When former food writer Jarrett Wrisley and chef Paolo Vitaletti decided to open an Italian restaurant, they didn’t just take a trip to Rome. They spent years crisscrossing the surrounding countryside, eating, drinking, and traveling down whatever road they felt like taking. Only after they opened Appia, an authentic Roman trattoria in Bangkok of all places, did they realize that their epic journey had all the makings of a book. So they went back. And this time, they took a photograph.

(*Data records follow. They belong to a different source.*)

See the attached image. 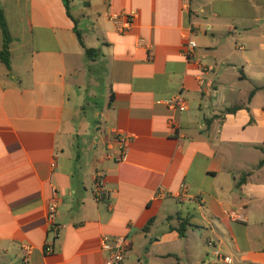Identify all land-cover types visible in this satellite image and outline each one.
I'll return each instance as SVG.
<instances>
[{
    "label": "crops",
    "instance_id": "crops-1",
    "mask_svg": "<svg viewBox=\"0 0 264 264\" xmlns=\"http://www.w3.org/2000/svg\"><path fill=\"white\" fill-rule=\"evenodd\" d=\"M0 8L13 38L10 67L0 59V264H104V235L129 238L127 264H212L210 238L232 264H264V0ZM88 64L109 84L98 128L76 119ZM178 95L187 110L167 105ZM114 130L131 138L123 161L108 157Z\"/></svg>",
    "mask_w": 264,
    "mask_h": 264
},
{
    "label": "built area",
    "instance_id": "built-area-1",
    "mask_svg": "<svg viewBox=\"0 0 264 264\" xmlns=\"http://www.w3.org/2000/svg\"><path fill=\"white\" fill-rule=\"evenodd\" d=\"M114 21L119 20L117 14H113L111 17ZM132 27V22L128 21L125 26L120 27V31H129ZM196 43L191 41L188 43V50L191 51L195 48ZM167 105L171 109L187 110V103L182 98V96H174L166 101ZM113 141L109 143L108 146V157L123 161L127 158V147L131 138L124 135L120 131H113ZM186 187H184L180 198H185L187 195ZM93 193L95 199L98 201H103L108 197L109 191L106 184L105 175L101 172L97 173L94 181ZM47 221L49 224V229L51 232L58 236L61 229V224L59 223V203L58 198L55 196L48 208ZM217 240L210 238L207 241V245L212 249V255L214 262L212 264H232L233 259L223 253V251L218 247ZM131 247V242L127 236H109L104 235L101 239V249L106 254L104 264H127V253ZM46 252H52L51 246L45 248Z\"/></svg>",
    "mask_w": 264,
    "mask_h": 264
},
{
    "label": "rangeland",
    "instance_id": "rangeland-1",
    "mask_svg": "<svg viewBox=\"0 0 264 264\" xmlns=\"http://www.w3.org/2000/svg\"><path fill=\"white\" fill-rule=\"evenodd\" d=\"M92 22H80L79 23V30L81 33H90L91 36L88 37L87 42L90 47L94 48L92 44H95L94 34L92 30L86 31V27H91ZM2 37V36H1ZM88 56H86L87 58ZM88 62V58L86 59ZM90 64V63H89ZM89 64L83 70L82 76V88L81 94L82 100L75 99L77 104H81L82 108L79 107V113L76 115L77 120H87L91 125L92 128H98L99 125L96 124V121L100 118L99 115L97 116L95 113L97 112L96 107L98 110H101L105 103L108 101V94H109V84L106 76H103L102 73H95L90 72ZM92 65V64H91ZM94 128V129H95ZM92 129V133H95V130Z\"/></svg>",
    "mask_w": 264,
    "mask_h": 264
},
{
    "label": "trees",
    "instance_id": "trees-1",
    "mask_svg": "<svg viewBox=\"0 0 264 264\" xmlns=\"http://www.w3.org/2000/svg\"><path fill=\"white\" fill-rule=\"evenodd\" d=\"M67 8H68V4H67ZM0 29L3 35V48L0 52V59L7 65V67H10V44L13 38L11 36L4 11L1 8H0ZM77 36H78L81 46L85 48L86 55L89 58L94 57L93 54L96 55L98 53V50L94 48H87L83 40V37L80 31L78 30H77ZM227 111H236V108H231V109H228ZM150 224L151 223L149 222V225ZM187 224H188V221L186 220L185 223H183L181 227L178 229L181 237L186 236ZM149 225H147L146 229H148Z\"/></svg>",
    "mask_w": 264,
    "mask_h": 264
}]
</instances>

Roman cuisine doesn’t come from Rome, exactly, but from the roads to Rome—the trade routes that brought foods from all over Italy to the capital. In The Roads to Rome, Jarrett and Paolo weave their way between Roman kitchens and through the countryside of Lazio, Umbria, and Emilia-Romagna, meeting farmers and artisans and learning about the origins of the ingredients that gave rise to such iconic dishes as pasta Cacio e Pepe and Spaghetti all’Amatriciana. They go straight to the source of the beloved dishes of the countryside, highlighting recipes for everything from Vignarola bursting with sautéed artichokes, fava beans, and spring peas with guanciale to Porchetta made with crisp-roasted pork belly and loin.
Five years in the making, part cookbook and part-travelogue, The Roads to Rome is an ode to the butchers, fishermen, and other artisans who feed the city, and how their history and culture come to the plate.